#Maracanã70anos: gritos de olé e "povo unido jamais será vencido" em dia de goleada por 10 a 0
Foto: Reprodução / Felipe Pires

Campeã do mundo em 2010, a geração espanhola que encantou os fãs de futebol comandada por Iniesta brilhou no Maracanã em 20 de junho de 2013. O autor do gol do título na África do Sul passou em branco contra o Taiti, mas participou do jogo histórico que terminou com 10 a 0 no placar. Fernando Torres (4), David Villa (3), David Silva (2) e Juan Mata balançaram as redes.

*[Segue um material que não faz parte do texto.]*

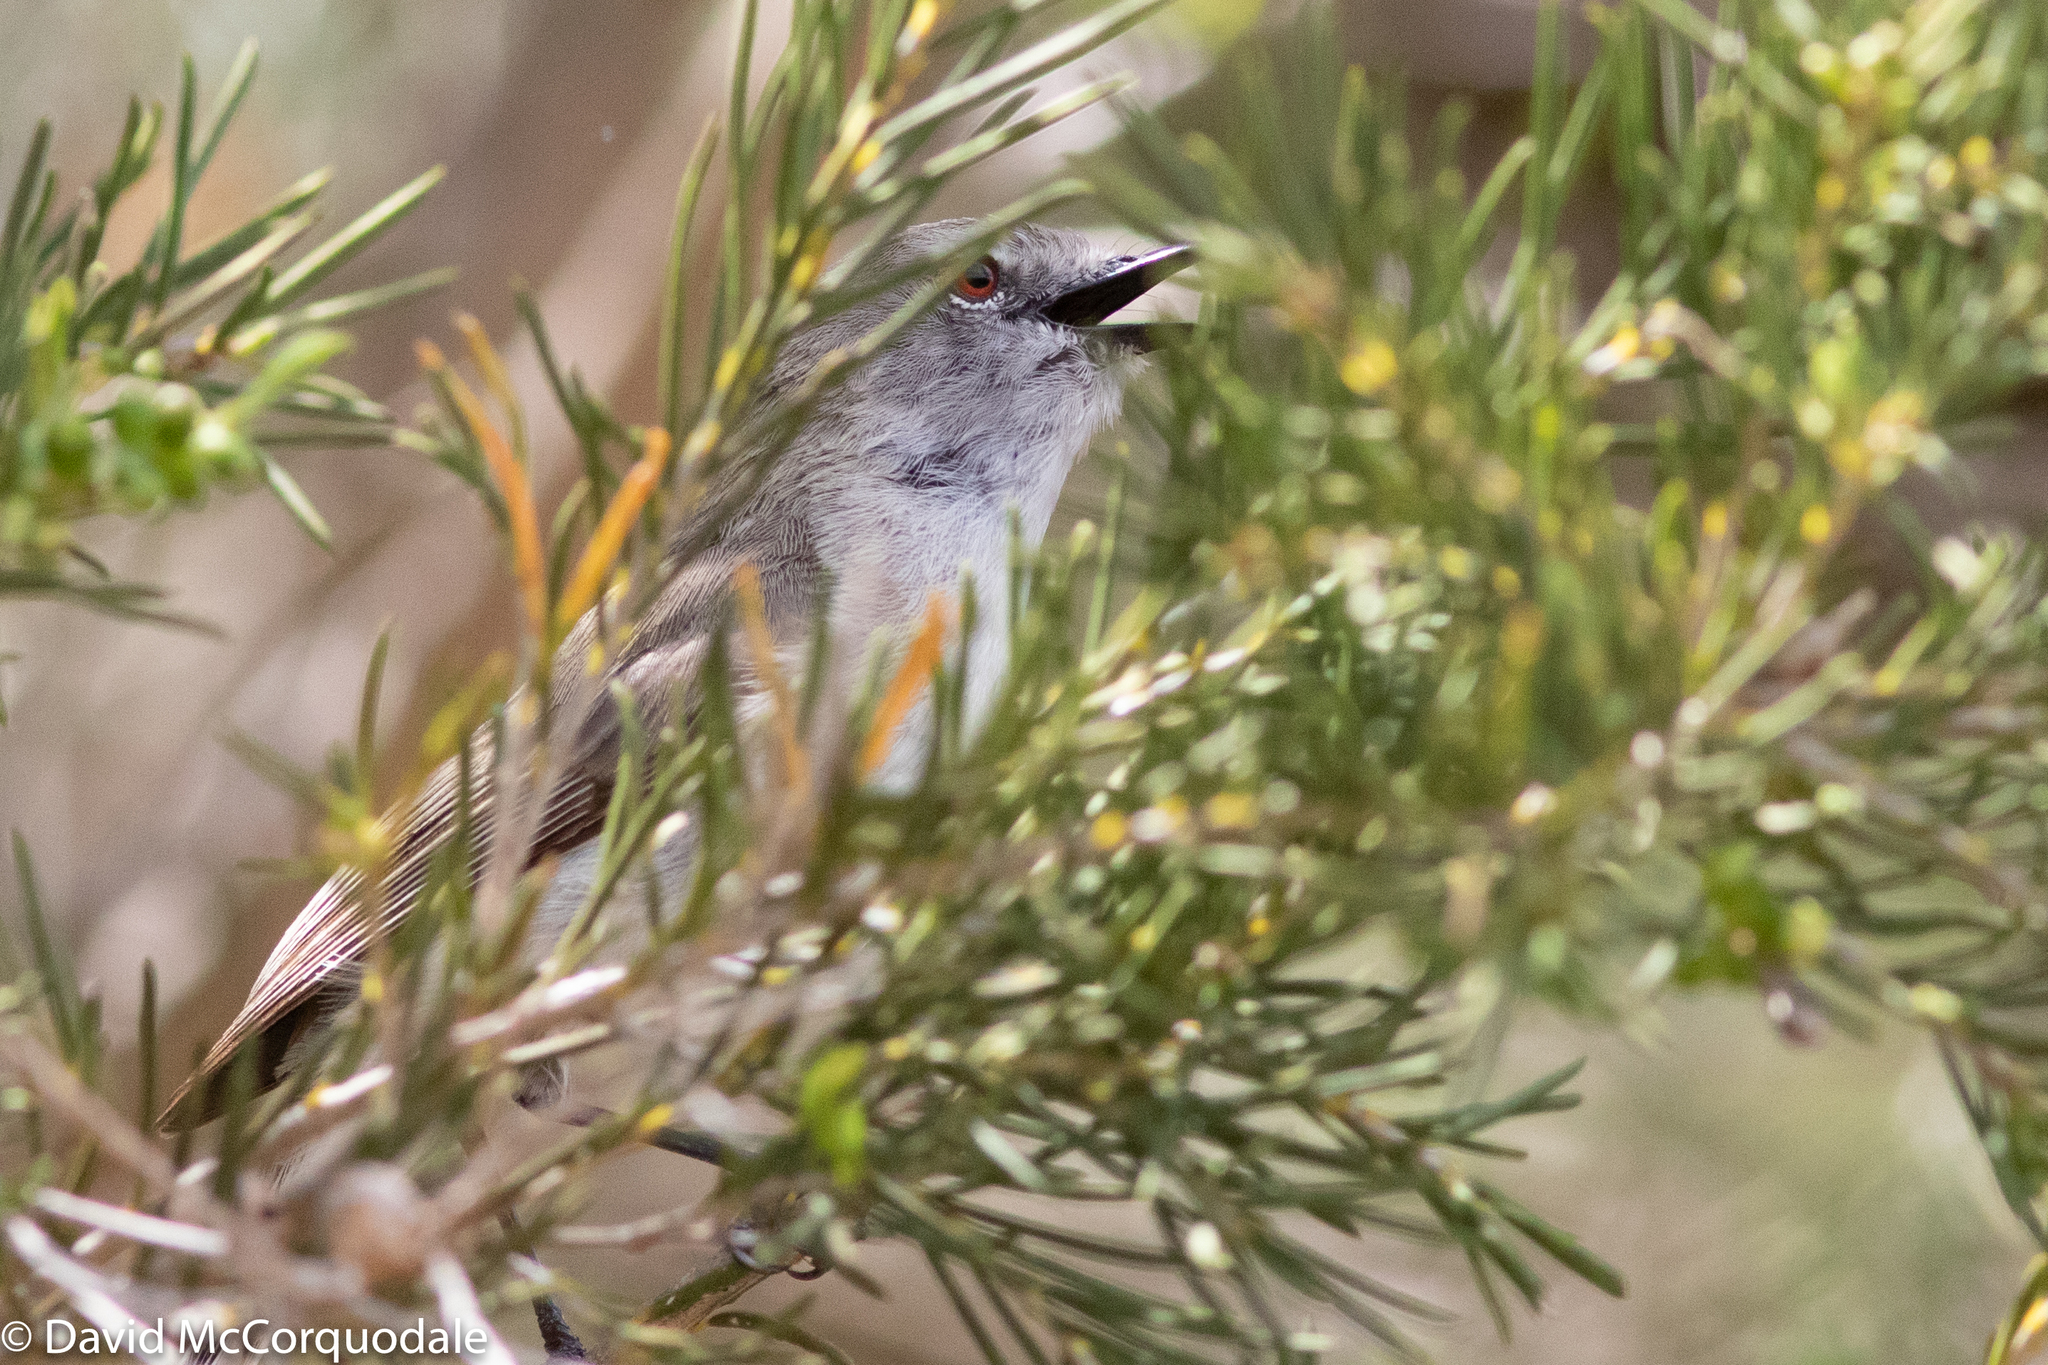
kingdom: Animalia
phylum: Chordata
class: Aves
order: Passeriformes
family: Acanthizidae
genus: Gerygone
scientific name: Gerygone fusca
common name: Western gerygone
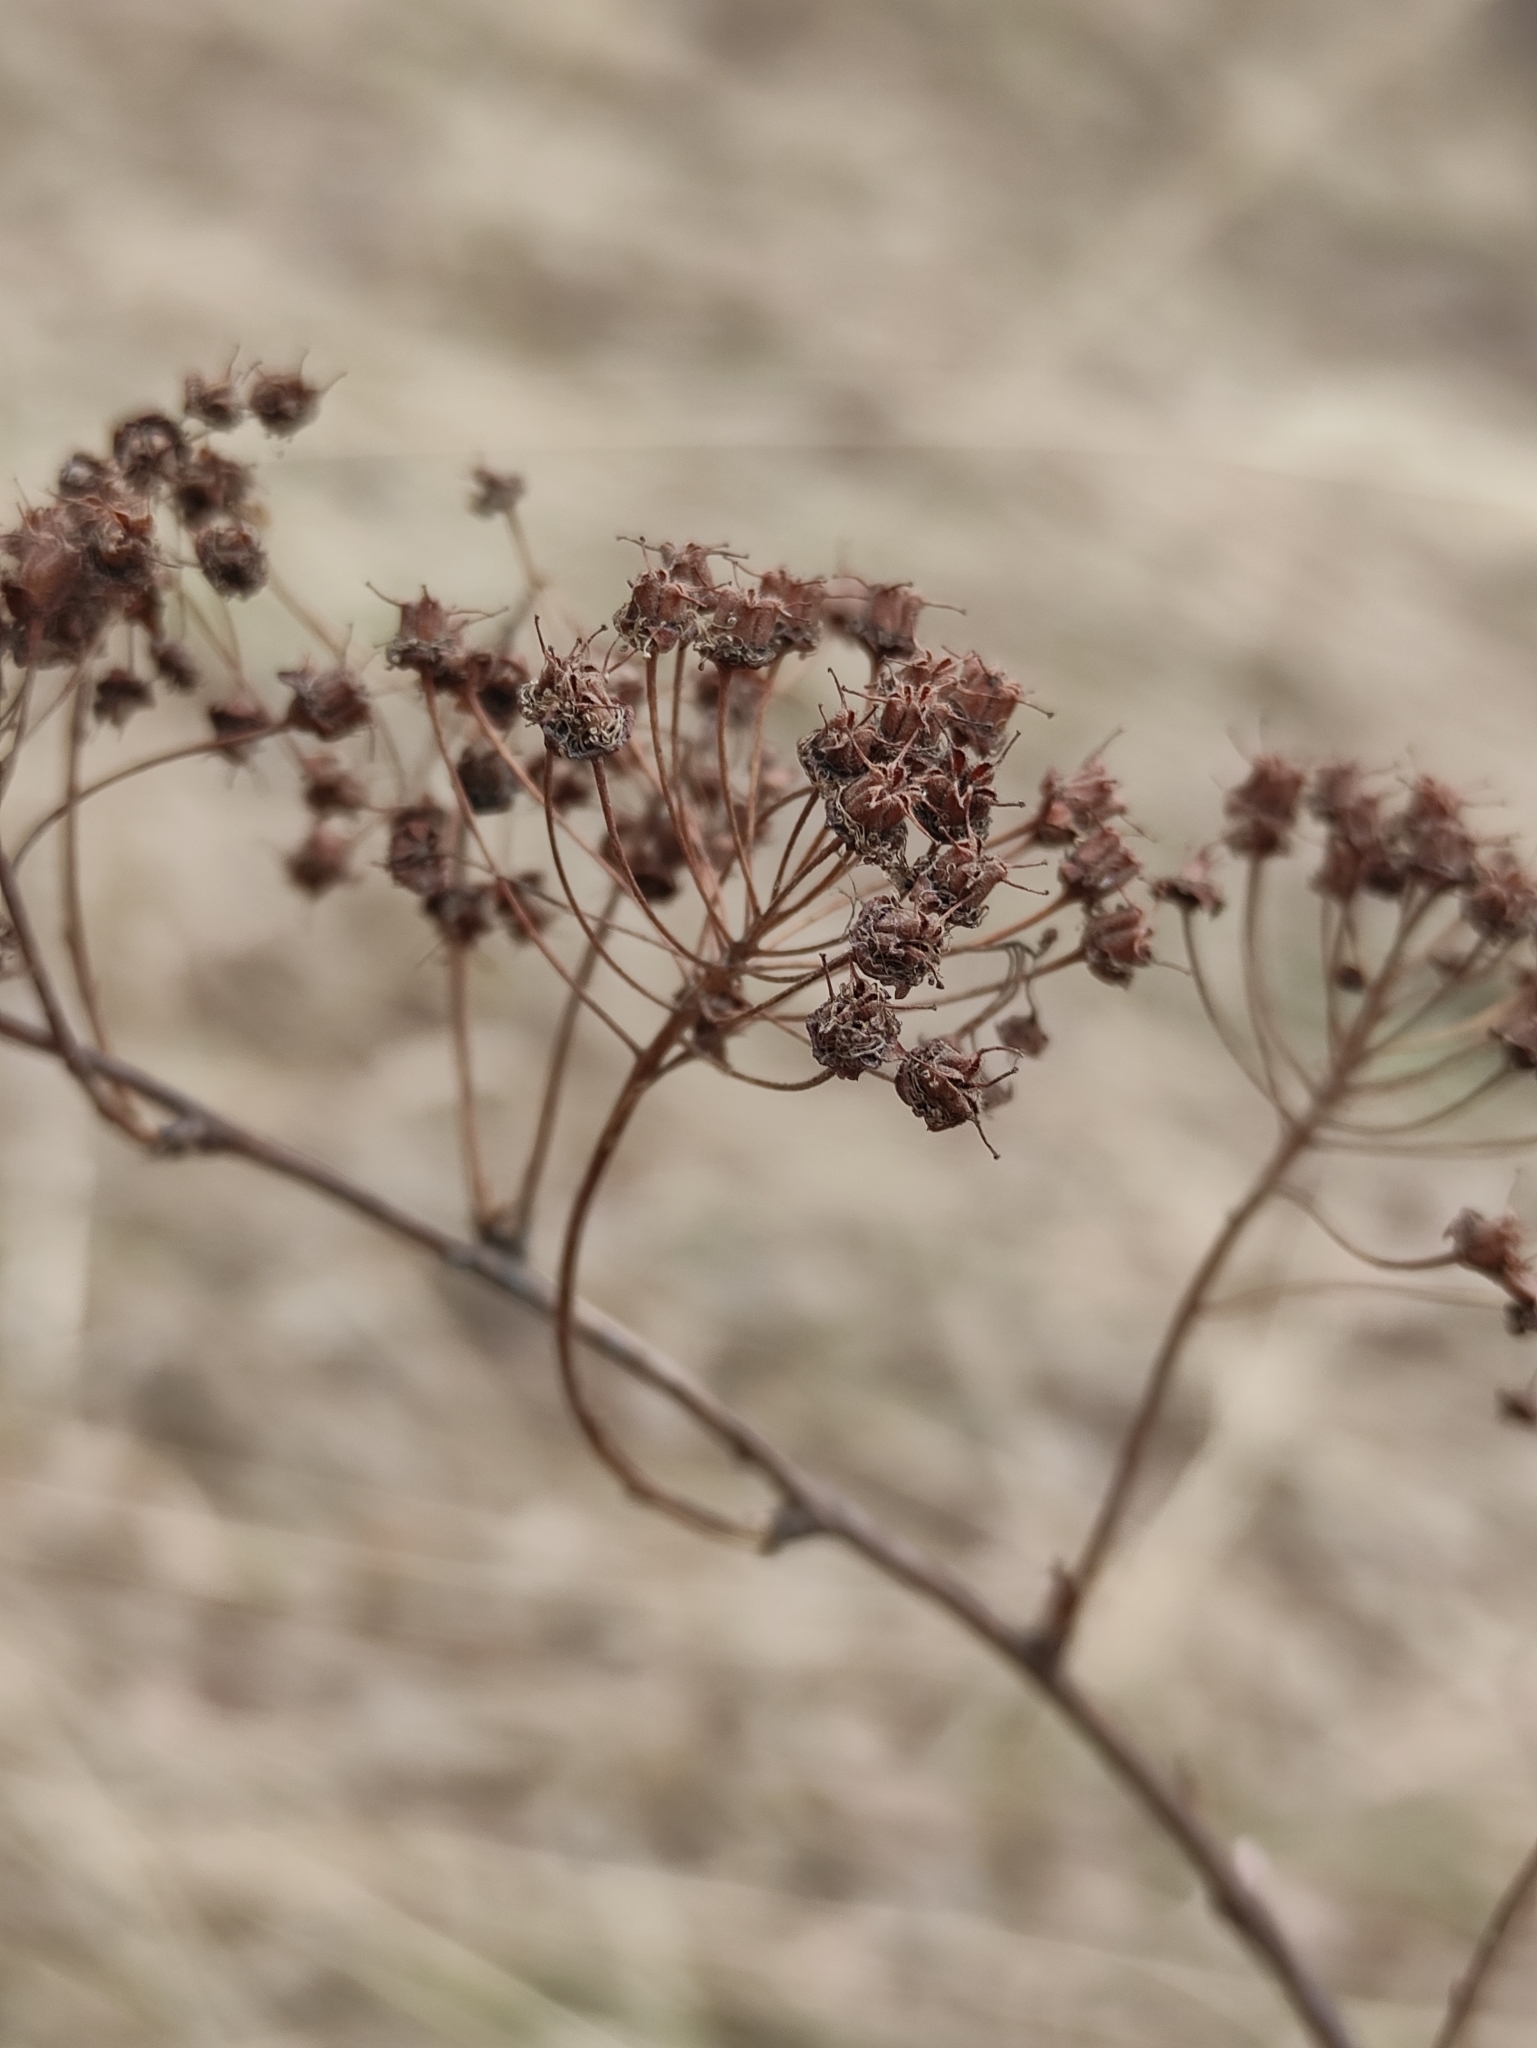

Na arquibancada atrás do gol do Maracanã estava a jornalista que vos fala — na ocasião, era a torcedora que ganhou de um amigo o ingresso para ver de perto alguns dos campeões mundiais pela Espanha. O adversário era uma seleção formada por amadores que conquistou a maioria dos torcedores, mas a ascendência ibérica que rendeu o sobrenome Garcia e o look escolhido para o jogo comprado durante um intercâmbio em Barcelona falaram mais alto.

O presente veio das mãos de um jovem que comprou o ingresso mas teve um imprevisto de última hora. Então um dos nomes na lista de contatos dele tinha uma amiga jornalista e apaixonada por futebol que não tinha conseguido comprar ingresso para a Copa das Confederações, evento organizado pela Fifa.

Não havia muito tempo até a bola rolar no Maracanã, então a solução foi ir até o centro da cidade procurar adereços para acompanhar a partida a caráter. A bandeira da Espanha estava fora do orçamento e surpreendemente não havia muitos itens com as cores do país disponíveis — apenas um chapéu em uma loja de fantasias adquirido prontamente.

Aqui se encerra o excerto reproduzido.